[Start of Attachment]
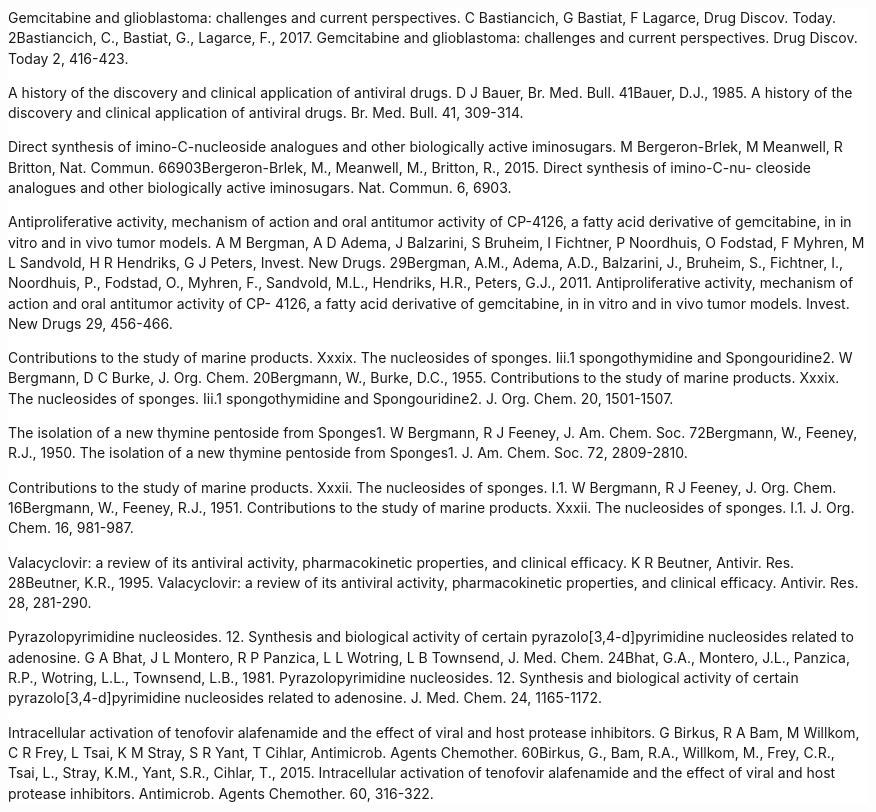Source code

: Gemcitabine and glioblastoma: challenges and current perspectives. C Bastiancich, G Bastiat, F Lagarce, Drug Discov. Today. 2Bastiancich, C., Bastiat, G., Lagarce, F., 2017. Gemcitabine and glioblastoma: challenges and current perspectives. Drug Discov. Today 2, 416-423.

A history of the discovery and clinical application of antiviral drugs. D J Bauer, Br. Med. Bull. 41Bauer, D.J., 1985. A history of the discovery and clinical application of antiviral drugs. Br. Med. Bull. 41, 309-314.

Direct synthesis of imino-C-nucleoside analogues and other biologically active iminosugars. M Bergeron-Brlek, M Meanwell, R Britton, Nat. Commun. 66903Bergeron-Brlek, M., Meanwell, M., Britton, R., 2015. Direct synthesis of imino-C-nu- cleoside analogues and other biologically active iminosugars. Nat. Commun. 6, 6903.

Antiproliferative activity, mechanism of action and oral antitumor activity of CP-4126, a fatty acid derivative of gemcitabine, in in vitro and in vivo tumor models. A M Bergman, A D Adema, J Balzarini, S Bruheim, I Fichtner, P Noordhuis, O Fodstad, F Myhren, M L Sandvold, H R Hendriks, G J Peters, Invest. New Drugs. 29Bergman, A.M., Adema, A.D., Balzarini, J., Bruheim, S., Fichtner, I., Noordhuis, P., Fodstad, O., Myhren, F., Sandvold, M.L., Hendriks, H.R., Peters, G.J., 2011. Antiproliferative activity, mechanism of action and oral antitumor activity of CP- 4126, a fatty acid derivative of gemcitabine, in in vitro and in vivo tumor models. Invest. New Drugs 29, 456-466.

Contributions to the study of marine products. Xxxix. The nucleosides of sponges. Iii.1 spongothymidine and Spongouridine2. W Bergmann, D C Burke, J. Org. Chem. 20Bergmann, W., Burke, D.C., 1955. Contributions to the study of marine products. Xxxix. The nucleosides of sponges. Iii.1 spongothymidine and Spongouridine2. J. Org. Chem. 20, 1501-1507.

The isolation of a new thymine pentoside from Sponges1. W Bergmann, R J Feeney, J. Am. Chem. Soc. 72Bergmann, W., Feeney, R.J., 1950. The isolation of a new thymine pentoside from Sponges1. J. Am. Chem. Soc. 72, 2809-2810.

Contributions to the study of marine products. Xxxii. The nucleosides of sponges. I.1. W Bergmann, R J Feeney, J. Org. Chem. 16Bergmann, W., Feeney, R.J., 1951. Contributions to the study of marine products. Xxxii. The nucleosides of sponges. I.1. J. Org. Chem. 16, 981-987.

Valacyclovir: a review of its antiviral activity, pharmacokinetic properties, and clinical efficacy. K R Beutner, Antivir. Res. 28Beutner, K.R., 1995. Valacyclovir: a review of its antiviral activity, pharmacokinetic properties, and clinical efficacy. Antivir. Res. 28, 281-290.

Pyrazolopyrimidine nucleosides. 12. Synthesis and biological activity of certain pyrazolo[3,4-d]pyrimidine nucleosides related to adenosine. G A Bhat, J L Montero, R P Panzica, L L Wotring, L B Townsend, J. Med. Chem. 24Bhat, G.A., Montero, J.L., Panzica, R.P., Wotring, L.L., Townsend, L.B., 1981. Pyrazolopyrimidine nucleosides. 12. Synthesis and biological activity of certain pyrazolo[3,4-d]pyrimidine nucleosides related to adenosine. J. Med. Chem. 24, 1165-1172.

Intracellular activation of tenofovir alafenamide and the effect of viral and host protease inhibitors. G Birkus, R A Bam, M Willkom, C R Frey, L Tsai, K M Stray, S R Yant, T Cihlar, Antimicrob. Agents Chemother. 60Birkus, G., Bam, R.A., Willkom, M., Frey, C.R., Tsai, L., Stray, K.M., Yant, S.R., Cihlar, T., 2015. Intracellular activation of tenofovir alafenamide and the effect of viral and host protease inhibitors. Antimicrob. Agents Chemother. 60, 316-322.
[End of Attachment]
Problem requirements
Without the pictures, copy the entries from their first line through the line containing "Bull. 41, 309-314.", and only those lines.

Solved exercise
Source code

: Gemcitabine and glioblastoma: challenges and current perspectives. C Bastiancich, G Bastiat, F Lagarce, Drug Discov. Today. 2Bastiancich, C., Bastiat, G., Lagarce, F., 2017. Gemcitabine and glioblastoma: challenges and current perspectives. Drug Discov. Today 2, 416-423.

A history of the discovery and clinical application of antiviral drugs. D J Bauer, Br. Med. Bull. 41Bauer, D.J., 1985. A history of the discovery and clinical application of antiviral drugs. Br. Med. Bull. 41, 309-314.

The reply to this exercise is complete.